- _Work required_
Each line of the entries below that holds "lines" is needed, copied in full.

- _Listed entries_
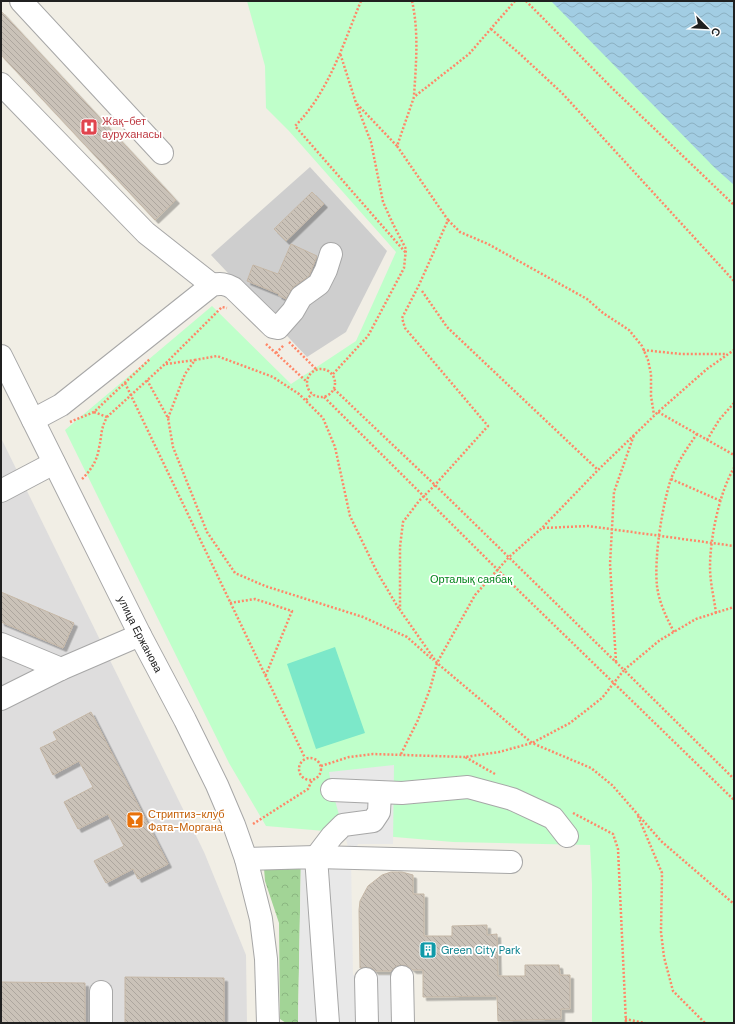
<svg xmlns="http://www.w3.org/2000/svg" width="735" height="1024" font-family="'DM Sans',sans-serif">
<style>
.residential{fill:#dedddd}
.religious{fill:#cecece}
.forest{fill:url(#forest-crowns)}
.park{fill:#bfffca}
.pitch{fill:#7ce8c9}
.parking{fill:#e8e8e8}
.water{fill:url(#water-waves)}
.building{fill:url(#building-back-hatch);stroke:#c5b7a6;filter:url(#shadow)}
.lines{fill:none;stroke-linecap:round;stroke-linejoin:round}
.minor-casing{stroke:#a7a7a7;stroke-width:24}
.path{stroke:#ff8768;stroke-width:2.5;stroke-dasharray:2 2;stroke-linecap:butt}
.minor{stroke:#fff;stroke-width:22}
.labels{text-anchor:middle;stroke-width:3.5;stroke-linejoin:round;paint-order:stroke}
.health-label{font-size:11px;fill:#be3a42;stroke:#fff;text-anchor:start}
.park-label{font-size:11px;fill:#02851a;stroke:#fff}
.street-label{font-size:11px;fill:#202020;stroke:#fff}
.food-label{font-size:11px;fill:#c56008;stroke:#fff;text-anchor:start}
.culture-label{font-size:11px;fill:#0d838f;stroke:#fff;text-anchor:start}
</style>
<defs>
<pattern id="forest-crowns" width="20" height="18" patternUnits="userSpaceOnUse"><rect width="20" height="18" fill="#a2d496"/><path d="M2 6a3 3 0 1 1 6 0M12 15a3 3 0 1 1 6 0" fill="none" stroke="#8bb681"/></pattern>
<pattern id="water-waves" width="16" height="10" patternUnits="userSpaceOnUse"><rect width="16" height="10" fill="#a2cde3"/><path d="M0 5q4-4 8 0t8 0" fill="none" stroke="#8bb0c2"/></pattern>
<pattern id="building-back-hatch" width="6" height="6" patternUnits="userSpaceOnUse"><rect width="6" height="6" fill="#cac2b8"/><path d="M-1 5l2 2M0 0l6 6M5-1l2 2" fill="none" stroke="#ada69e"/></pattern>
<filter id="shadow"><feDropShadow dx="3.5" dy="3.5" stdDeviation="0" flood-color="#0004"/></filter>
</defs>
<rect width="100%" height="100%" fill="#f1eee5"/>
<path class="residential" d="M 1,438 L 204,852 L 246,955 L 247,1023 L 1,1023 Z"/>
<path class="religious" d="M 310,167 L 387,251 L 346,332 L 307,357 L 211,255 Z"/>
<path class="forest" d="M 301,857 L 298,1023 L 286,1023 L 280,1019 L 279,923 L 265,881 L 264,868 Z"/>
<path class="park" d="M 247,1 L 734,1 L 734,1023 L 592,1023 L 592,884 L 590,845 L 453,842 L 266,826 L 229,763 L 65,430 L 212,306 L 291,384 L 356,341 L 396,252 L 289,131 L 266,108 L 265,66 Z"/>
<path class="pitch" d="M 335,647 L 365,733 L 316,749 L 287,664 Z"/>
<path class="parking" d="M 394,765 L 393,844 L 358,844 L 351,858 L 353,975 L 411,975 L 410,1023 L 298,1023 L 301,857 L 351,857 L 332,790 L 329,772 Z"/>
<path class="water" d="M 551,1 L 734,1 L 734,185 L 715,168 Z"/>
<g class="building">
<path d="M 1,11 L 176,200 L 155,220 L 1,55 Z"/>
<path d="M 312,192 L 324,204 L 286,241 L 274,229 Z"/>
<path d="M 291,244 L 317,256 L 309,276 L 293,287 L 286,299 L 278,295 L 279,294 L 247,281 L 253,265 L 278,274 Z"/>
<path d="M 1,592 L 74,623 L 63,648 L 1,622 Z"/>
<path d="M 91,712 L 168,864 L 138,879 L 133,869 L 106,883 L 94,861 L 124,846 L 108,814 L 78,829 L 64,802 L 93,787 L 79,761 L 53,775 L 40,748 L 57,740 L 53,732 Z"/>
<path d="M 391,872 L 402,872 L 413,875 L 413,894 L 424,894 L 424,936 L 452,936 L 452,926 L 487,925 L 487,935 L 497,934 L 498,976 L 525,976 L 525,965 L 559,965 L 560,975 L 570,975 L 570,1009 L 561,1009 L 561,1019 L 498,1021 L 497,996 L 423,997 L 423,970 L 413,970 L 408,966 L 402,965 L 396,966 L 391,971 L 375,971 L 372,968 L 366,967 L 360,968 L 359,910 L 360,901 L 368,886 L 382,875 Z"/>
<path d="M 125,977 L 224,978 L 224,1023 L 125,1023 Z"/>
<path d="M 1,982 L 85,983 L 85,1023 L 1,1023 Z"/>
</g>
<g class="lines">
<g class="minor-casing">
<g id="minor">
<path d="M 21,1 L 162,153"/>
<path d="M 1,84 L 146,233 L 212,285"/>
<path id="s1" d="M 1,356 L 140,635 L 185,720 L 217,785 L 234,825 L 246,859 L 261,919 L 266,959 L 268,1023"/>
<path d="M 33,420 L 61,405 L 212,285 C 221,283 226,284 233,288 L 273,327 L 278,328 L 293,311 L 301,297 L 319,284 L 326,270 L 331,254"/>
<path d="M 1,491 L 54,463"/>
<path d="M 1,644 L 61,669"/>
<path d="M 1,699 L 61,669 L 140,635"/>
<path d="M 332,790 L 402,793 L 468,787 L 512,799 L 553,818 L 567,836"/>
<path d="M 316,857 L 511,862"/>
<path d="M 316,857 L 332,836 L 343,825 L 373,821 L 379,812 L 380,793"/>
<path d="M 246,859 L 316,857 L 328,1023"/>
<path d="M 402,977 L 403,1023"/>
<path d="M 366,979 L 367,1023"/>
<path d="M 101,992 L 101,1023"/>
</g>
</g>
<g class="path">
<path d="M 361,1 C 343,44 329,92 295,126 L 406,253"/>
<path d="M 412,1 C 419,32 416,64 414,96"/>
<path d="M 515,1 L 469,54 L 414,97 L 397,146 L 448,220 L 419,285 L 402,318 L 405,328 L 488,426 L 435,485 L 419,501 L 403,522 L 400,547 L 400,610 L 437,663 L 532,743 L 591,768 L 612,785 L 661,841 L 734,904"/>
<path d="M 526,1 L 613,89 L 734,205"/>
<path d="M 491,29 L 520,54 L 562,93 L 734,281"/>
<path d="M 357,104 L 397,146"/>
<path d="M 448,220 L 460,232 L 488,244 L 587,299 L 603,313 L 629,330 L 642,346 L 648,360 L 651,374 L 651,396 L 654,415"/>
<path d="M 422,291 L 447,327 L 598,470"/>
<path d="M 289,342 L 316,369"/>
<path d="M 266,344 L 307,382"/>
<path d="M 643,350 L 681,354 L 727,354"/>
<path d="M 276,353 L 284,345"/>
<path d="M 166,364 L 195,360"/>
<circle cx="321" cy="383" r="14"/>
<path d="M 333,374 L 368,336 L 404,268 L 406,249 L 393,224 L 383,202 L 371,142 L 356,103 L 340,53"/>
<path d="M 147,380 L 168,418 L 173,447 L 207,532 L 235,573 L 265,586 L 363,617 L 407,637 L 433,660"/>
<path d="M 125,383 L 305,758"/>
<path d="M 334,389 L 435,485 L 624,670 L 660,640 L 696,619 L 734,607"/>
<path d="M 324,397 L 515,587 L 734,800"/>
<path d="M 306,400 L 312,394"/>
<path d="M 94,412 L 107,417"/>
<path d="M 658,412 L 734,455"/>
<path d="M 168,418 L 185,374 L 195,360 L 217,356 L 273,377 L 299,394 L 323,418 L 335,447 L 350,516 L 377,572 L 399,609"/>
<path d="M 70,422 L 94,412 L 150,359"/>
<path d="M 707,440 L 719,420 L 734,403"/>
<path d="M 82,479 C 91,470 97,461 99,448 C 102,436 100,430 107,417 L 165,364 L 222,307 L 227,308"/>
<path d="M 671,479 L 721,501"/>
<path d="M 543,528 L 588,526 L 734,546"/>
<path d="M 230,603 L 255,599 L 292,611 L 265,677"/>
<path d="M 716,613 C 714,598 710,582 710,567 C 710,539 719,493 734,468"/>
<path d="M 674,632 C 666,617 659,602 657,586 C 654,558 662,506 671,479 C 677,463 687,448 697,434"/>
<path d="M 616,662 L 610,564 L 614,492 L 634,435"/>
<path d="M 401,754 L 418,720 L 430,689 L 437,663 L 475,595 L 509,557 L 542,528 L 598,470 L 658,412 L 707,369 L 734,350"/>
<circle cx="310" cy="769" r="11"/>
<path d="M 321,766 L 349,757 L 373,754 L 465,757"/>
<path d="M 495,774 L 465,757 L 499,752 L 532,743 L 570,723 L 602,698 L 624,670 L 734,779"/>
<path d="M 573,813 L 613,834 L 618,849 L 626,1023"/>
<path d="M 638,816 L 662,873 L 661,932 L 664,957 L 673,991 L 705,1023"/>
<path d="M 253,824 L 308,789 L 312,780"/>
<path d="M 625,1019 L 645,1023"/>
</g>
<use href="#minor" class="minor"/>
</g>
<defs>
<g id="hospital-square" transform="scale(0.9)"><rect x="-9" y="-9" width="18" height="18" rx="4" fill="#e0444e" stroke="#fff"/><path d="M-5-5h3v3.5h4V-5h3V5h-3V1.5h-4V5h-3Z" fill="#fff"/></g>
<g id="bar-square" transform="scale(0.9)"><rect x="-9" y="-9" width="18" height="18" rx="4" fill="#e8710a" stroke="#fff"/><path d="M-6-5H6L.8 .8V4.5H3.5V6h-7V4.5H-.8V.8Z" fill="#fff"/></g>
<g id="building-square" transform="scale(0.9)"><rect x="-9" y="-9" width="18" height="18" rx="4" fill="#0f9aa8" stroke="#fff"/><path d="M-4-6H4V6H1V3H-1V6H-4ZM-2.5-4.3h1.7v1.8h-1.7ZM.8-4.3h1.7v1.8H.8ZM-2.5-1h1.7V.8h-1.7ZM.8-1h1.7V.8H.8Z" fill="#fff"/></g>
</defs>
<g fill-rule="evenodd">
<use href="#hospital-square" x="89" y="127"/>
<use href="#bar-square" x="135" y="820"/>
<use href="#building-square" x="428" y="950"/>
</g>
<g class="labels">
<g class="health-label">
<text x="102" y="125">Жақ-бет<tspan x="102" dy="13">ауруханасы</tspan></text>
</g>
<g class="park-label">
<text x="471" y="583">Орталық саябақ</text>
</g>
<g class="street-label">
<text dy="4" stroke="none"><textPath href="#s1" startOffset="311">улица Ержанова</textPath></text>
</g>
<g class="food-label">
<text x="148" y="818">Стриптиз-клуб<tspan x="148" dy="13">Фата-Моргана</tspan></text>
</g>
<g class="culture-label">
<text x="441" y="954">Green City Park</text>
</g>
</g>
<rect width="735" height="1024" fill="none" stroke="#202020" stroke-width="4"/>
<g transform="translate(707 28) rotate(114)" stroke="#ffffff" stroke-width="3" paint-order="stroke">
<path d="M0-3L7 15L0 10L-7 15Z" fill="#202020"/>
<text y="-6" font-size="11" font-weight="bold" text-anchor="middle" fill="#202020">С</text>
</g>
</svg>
...
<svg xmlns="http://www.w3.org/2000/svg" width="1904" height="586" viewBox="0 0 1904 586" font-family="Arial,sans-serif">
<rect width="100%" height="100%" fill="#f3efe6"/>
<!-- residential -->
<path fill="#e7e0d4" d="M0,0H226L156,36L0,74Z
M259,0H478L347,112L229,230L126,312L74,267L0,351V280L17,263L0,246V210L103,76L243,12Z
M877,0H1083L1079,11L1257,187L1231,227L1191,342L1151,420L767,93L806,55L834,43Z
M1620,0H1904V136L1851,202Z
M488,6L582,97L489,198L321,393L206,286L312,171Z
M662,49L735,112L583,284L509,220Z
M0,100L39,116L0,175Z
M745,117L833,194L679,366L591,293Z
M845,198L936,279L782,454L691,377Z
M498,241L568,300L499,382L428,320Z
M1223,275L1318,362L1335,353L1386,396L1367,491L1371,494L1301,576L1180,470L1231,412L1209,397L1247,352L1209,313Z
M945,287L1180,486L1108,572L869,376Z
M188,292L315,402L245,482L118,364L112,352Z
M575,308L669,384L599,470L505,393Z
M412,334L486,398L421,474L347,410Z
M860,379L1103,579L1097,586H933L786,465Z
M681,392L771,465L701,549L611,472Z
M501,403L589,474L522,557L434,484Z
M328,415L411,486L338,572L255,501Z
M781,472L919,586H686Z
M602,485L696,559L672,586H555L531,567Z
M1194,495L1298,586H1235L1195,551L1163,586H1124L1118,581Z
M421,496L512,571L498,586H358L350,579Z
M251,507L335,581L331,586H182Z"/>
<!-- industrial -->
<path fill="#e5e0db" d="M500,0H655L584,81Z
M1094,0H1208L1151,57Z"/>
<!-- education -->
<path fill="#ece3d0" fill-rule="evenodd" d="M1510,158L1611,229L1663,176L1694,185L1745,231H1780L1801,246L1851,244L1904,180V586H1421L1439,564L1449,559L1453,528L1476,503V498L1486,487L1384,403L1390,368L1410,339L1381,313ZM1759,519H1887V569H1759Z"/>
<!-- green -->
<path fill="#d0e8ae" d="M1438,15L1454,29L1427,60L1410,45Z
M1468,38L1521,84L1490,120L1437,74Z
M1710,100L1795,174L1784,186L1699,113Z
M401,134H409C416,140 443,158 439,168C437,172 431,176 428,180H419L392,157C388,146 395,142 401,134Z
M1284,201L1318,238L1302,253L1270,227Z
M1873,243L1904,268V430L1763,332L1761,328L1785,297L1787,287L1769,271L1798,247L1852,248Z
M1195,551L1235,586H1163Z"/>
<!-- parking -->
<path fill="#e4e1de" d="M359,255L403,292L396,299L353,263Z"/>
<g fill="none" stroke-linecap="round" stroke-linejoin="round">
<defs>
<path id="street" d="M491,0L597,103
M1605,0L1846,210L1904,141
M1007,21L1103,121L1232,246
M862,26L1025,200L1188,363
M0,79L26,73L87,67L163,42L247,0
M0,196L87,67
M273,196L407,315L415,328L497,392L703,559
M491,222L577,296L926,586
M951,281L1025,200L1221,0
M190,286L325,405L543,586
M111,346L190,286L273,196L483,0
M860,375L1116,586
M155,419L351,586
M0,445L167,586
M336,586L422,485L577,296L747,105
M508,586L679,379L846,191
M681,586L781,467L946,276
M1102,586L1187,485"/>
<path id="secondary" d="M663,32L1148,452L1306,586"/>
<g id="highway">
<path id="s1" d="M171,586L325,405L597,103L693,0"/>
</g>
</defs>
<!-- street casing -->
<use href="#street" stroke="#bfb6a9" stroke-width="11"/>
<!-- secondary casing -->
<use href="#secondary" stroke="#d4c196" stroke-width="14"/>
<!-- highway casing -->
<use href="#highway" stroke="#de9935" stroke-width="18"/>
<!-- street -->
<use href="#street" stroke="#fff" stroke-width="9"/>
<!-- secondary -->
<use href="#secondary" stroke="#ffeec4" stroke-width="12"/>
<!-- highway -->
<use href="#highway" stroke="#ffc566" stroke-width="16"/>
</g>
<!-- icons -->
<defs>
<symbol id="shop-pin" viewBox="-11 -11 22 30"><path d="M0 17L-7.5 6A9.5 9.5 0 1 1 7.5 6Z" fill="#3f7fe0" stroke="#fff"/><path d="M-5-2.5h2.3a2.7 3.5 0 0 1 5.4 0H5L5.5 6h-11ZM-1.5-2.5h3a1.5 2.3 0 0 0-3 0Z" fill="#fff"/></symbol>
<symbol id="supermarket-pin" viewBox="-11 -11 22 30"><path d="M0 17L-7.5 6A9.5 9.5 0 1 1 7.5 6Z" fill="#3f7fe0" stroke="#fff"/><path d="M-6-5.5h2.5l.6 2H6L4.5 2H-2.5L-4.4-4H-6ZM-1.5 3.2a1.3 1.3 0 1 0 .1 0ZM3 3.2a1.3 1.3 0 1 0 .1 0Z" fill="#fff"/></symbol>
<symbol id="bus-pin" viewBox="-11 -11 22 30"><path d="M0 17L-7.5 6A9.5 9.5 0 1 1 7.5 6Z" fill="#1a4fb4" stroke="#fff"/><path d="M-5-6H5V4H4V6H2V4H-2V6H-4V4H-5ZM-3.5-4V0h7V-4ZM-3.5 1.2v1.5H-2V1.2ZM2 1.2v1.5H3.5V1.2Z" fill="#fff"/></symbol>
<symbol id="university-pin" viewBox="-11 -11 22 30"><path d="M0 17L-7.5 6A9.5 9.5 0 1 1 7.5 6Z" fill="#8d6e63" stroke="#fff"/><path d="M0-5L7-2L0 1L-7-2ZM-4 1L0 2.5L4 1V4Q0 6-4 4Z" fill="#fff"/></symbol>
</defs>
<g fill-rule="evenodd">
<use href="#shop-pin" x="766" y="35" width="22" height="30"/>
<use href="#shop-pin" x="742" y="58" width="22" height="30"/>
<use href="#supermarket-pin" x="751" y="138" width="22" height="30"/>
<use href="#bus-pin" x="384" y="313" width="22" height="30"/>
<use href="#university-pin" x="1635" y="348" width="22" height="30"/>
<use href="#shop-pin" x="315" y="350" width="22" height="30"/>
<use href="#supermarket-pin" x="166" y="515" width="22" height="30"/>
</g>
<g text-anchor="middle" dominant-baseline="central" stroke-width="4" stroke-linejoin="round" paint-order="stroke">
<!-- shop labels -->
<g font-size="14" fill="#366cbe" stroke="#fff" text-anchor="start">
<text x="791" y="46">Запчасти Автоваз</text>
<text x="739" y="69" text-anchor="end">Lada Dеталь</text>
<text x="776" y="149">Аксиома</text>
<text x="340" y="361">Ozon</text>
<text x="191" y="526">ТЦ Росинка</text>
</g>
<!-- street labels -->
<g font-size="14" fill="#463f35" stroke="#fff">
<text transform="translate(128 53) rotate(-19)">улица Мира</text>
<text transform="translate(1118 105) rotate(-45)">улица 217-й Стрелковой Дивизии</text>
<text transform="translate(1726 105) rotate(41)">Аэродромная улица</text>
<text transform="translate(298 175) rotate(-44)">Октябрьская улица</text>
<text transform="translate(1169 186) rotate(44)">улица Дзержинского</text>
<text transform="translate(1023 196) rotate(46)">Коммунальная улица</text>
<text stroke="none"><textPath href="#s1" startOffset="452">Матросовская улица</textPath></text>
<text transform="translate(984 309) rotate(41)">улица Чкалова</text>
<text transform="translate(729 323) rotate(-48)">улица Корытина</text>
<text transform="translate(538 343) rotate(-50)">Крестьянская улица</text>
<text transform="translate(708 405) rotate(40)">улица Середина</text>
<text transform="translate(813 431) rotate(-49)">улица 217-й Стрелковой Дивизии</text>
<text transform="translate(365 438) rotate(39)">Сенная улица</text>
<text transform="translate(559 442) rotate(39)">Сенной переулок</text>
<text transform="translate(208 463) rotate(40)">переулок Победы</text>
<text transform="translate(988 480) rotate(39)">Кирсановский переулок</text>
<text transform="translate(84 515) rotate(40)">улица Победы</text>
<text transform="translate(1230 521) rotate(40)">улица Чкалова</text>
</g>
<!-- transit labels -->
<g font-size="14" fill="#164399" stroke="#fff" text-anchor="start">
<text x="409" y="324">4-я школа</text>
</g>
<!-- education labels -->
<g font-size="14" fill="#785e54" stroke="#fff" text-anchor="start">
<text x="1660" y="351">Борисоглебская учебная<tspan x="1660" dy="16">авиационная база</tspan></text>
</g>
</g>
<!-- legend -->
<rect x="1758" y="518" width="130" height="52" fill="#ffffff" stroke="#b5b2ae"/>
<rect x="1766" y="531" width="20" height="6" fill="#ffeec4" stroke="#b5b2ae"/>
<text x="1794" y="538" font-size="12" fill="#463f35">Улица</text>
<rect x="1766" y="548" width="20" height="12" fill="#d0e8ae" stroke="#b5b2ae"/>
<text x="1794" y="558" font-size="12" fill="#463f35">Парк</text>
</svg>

- _The answer_
.lines{fill:none;stroke-linecap:round;stroke-linejoin:round}
<g class="lines">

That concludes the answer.